**What you should do**
Taking the line with "nose: (347, 182)" as the first and the last line of the entries as the final one, copy that span exactly.

=== Exercise input ===

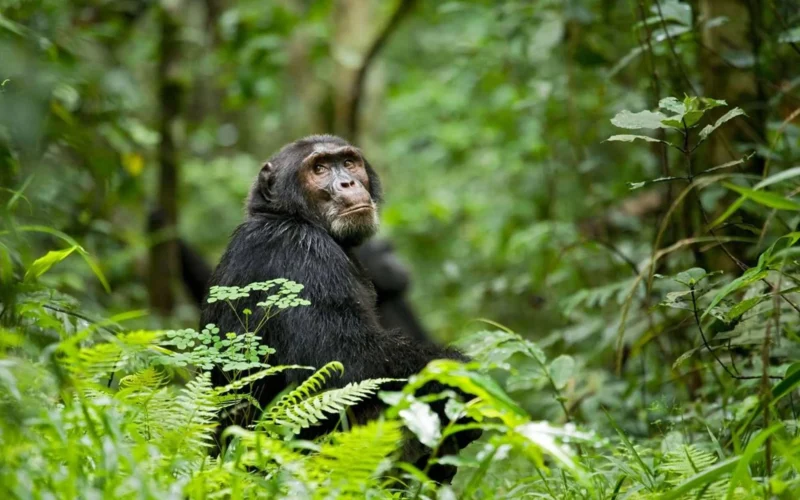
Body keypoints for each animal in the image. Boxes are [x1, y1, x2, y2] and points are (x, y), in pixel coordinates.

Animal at [200, 135, 478, 482]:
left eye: (348, 163)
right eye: (319, 169)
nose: (347, 182)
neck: (292, 217)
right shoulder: (303, 257)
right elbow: (346, 360)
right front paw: (463, 377)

===

**Result of this task**
nose: (347, 182)
neck: (292, 217)
right shoulder: (303, 257)
right elbow: (346, 360)
right front paw: (463, 377)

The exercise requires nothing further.